For instance, since the East and Gulf coasts of the United States have only about 132 tidal gauge stations, it’s difficult to measure the impact of changing water levels on specific areas. Often flooding is occurring at water levels much lower than what an official gauge would register as a flood, so platforms like Twitter can be a far better indicator of where nuisance flooding is occurring.
The Science: In a recent study published in Nature Communications, researchers analyzed 5 million tweets between March 2014 and November 2016 that mentioned flood-related terms and were located in a county along the shoreline. Then, as CNBC reported, to monitor changes in Twitter activity, they defined a “remarkable threshold” for coastal flooding as when county-specific Twitter posts increased by 25%.
They then compared this data with official flood records. “Minor tidal flooding that is remarkable to residents happens at a tide height different from that defining minor coastal flooding,” the scientists concluded.
Twitter Data: While Twitter data can be an important tool for science it has some pitfalls such as being a self-selecting crowd and only a subset of the population. CNBC went on to explain that “prior research has also shown that the more people experience things, the less remarkable they become. In other words, while someone may have tweeted about the first few floods they experienced, after a while it becomes commonplace rather than notable. Additionally, places that experience frequent flooding could bolster their infrastructure, meaning still-recurring higher water levels would be less noticeable.”

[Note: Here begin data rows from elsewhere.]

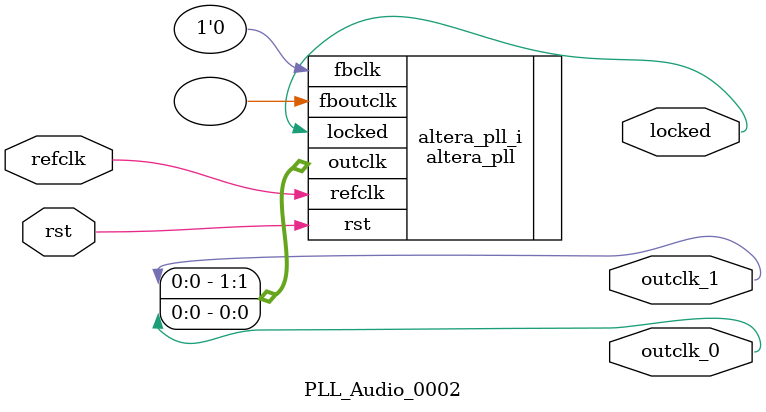
<source format=v>
`timescale 1ns/10ps
module  PLL_Audio_0002(

	// interface 'refclk'
	input wire refclk,

	// interface 'reset'
	input wire rst,

	// interface 'outclk0'
	output wire outclk_0,

	// interface 'outclk1'
	output wire outclk_1,

	// interface 'locked'
	output wire locked
);

	altera_pll #(
		.fractional_vco_multiplier("false"),
		.reference_clock_frequency("50.0 MHz"),
		.operation_mode("direct"),
		.number_of_clocks(2),
		.output_clock_frequency0("50.000000 MHz"),
		.phase_shift0("0 ps"),
		.duty_cycle0(50),
		.output_clock_frequency1("18.421052 MHz"),
		.phase_shift1("0 ps"),
		.duty_cycle1(50),
		.output_clock_frequency2("0 MHz"),
		.phase_shift2("0 ps"),
		.duty_cycle2(50),
		.output_clock_frequency3("0 MHz"),
		.phase_shift3("0 ps"),
		.duty_cycle3(50),
		.output_clock_frequency4("0 MHz"),
		.phase_shift4("0 ps"),
		.duty_cycle4(50),
		.output_clock_frequency5("0 MHz"),
		.phase_shift5("0 ps"),
		.duty_cycle5(50),
		.output_clock_frequency6("0 MHz"),
		.phase_shift6("0 ps"),
		.duty_cycle6(50),
		.output_clock_frequency7("0 MHz"),
		.phase_shift7("0 ps"),
		.duty_cycle7(50),
		.output_clock_frequency8("0 MHz"),
		.phase_shift8("0 ps"),
		.duty_cycle8(50),
		.output_clock_frequency9("0 MHz"),
		.phase_shift9("0 ps"),
		.duty_cycle9(50),
		.output_clock_frequency10("0 MHz"),
		.phase_shift10("0 ps"),
		.duty_cycle10(50),
		.output_clock_frequency11("0 MHz"),
		.phase_shift11("0 ps"),
		.duty_cycle11(50),
		.output_clock_frequency12("0 MHz"),
		.phase_shift12("0 ps"),
		.duty_cycle12(50),
		.output_clock_frequency13("0 MHz"),
		.phase_shift13("0 ps"),
		.duty_cycle13(50),
		.output_clock_frequency14("0 MHz"),
		.phase_shift14("0 ps"),
		.duty_cycle14(50),
		.output_clock_frequency15("0 MHz"),
		.phase_shift15("0 ps"),
		.duty_cycle15(50),
		.output_clock_frequency16("0 MHz"),
		.phase_shift16("0 ps"),
		.duty_cycle16(50),
		.output_clock_frequency17("0 MHz"),
		.phase_shift17("0 ps"),
		.duty_cycle17(50),
		.pll_type("General"),
		.pll_subtype("General")
	) altera_pll_i (
		.rst	(rst),
		.outclk	({outclk_1, outclk_0}),
		.locked	(locked),
		.fboutclk	( ),
		.fbclk	(1'b0),
		.refclk	(refclk)
	);
endmodule


</source>
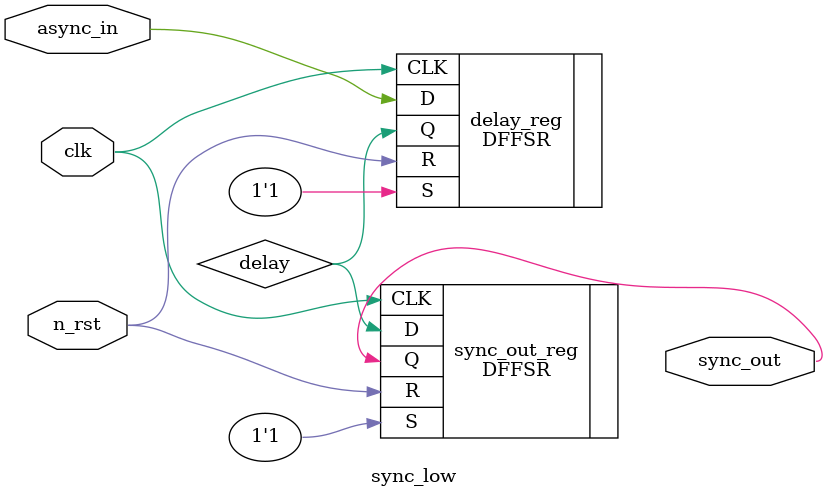
<source format=v>


module sync_low ( clk, n_rst, async_in, sync_out );
  input clk, n_rst, async_in;
  output sync_out;
  wire   delay;

  DFFSR delay_reg ( .D(async_in), .CLK(clk), .R(n_rst), .S(1'b1), .Q(delay) );
  DFFSR sync_out_reg ( .D(delay), .CLK(clk), .R(n_rst), .S(1'b1), .Q(sync_out)
         );
endmodule


</source>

Why This Matters: As climate change further changes rainfall patterns and other natural processes, we’re going to have to work quickly to understand these changes to help keep people safe. Social media will be one tool to further our understanding, but it can also help serve as a warning system for natural disasters. Interestingly enough, it turns out that users with smaller followings are actually better messengers of emergency warnings over influencers with large followings.